The dark, misty eyes of the village elder in Garmsir said it all: the disappointment, cumulative fatigue and the worry that you only see in civilians caught up in a long-term combat zone. His gnarled fingers spun his worn beads relentlessly; the dry rivulets engrained on his weatherbeaten face belied his relative youth.
He had just spent an hour or more telling me in pained terms about the predicament of the 500 or so villagers – including the elderly, women and children – who had exiled themselves to the desert outside Garmsir, the southern gateway into central Helmand. For the past few weeks, the Taliban had been slowly suffocating the village with increasingly confident probing attacks against the poorly manned and equipped force of Afghan police garrisoned there. The elder explained that the villagers were left with no option but to flee to the sanctuary of the sand dunes, as they no longer felt safe sleeping in their own beds at night.

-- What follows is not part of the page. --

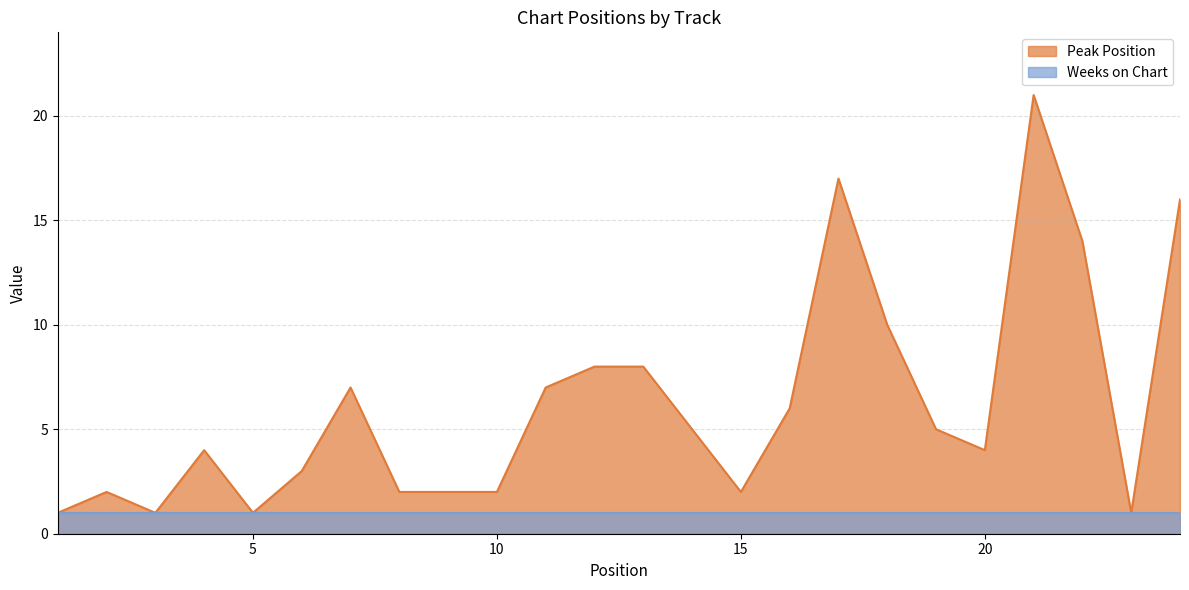

What is the average value?

6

What really troubled me about this conversation was that, once again, the expectations of the ordinary Afghans that we had ostensibly come to help had been dashed. After years of terror under the Taliban regime, the Helmandis had genuinely thought that we were going to make a difference to their almost medieval way of life.
In this case, the elders of Garmsir wanted no more than £25,000 to rebuild and re-equip the horticultural business that had once been a thriving entity in what was the breadbasket of Afghanistan. Their contention, which I had immediately grasped as the commander of British forces in southern Afghanistan in that long, hot summer of 2006, was that if we could provide jobs and an economic platform for their people, then they would keep the Taliban at bay: they would look after their own security, put food in their own mouths, engage their young men in a sustainable livelihood and, most importantly, persuade the sceptical villagers that life was better under coalition forces than under the Taliban.
Could I persuade the Foreign Office or Department for International Development to take a business-based, rather than aid-based approach, to reconstruction and development? Building a sustainable economic platform, creating jobs and a free market, was and remains the best and most cost-efficient way of transforming a failed state into a more prosperous and safer community. Well over $100 million a year has been spent in aid in Afghanistan since 2001 – to what demonstrable end?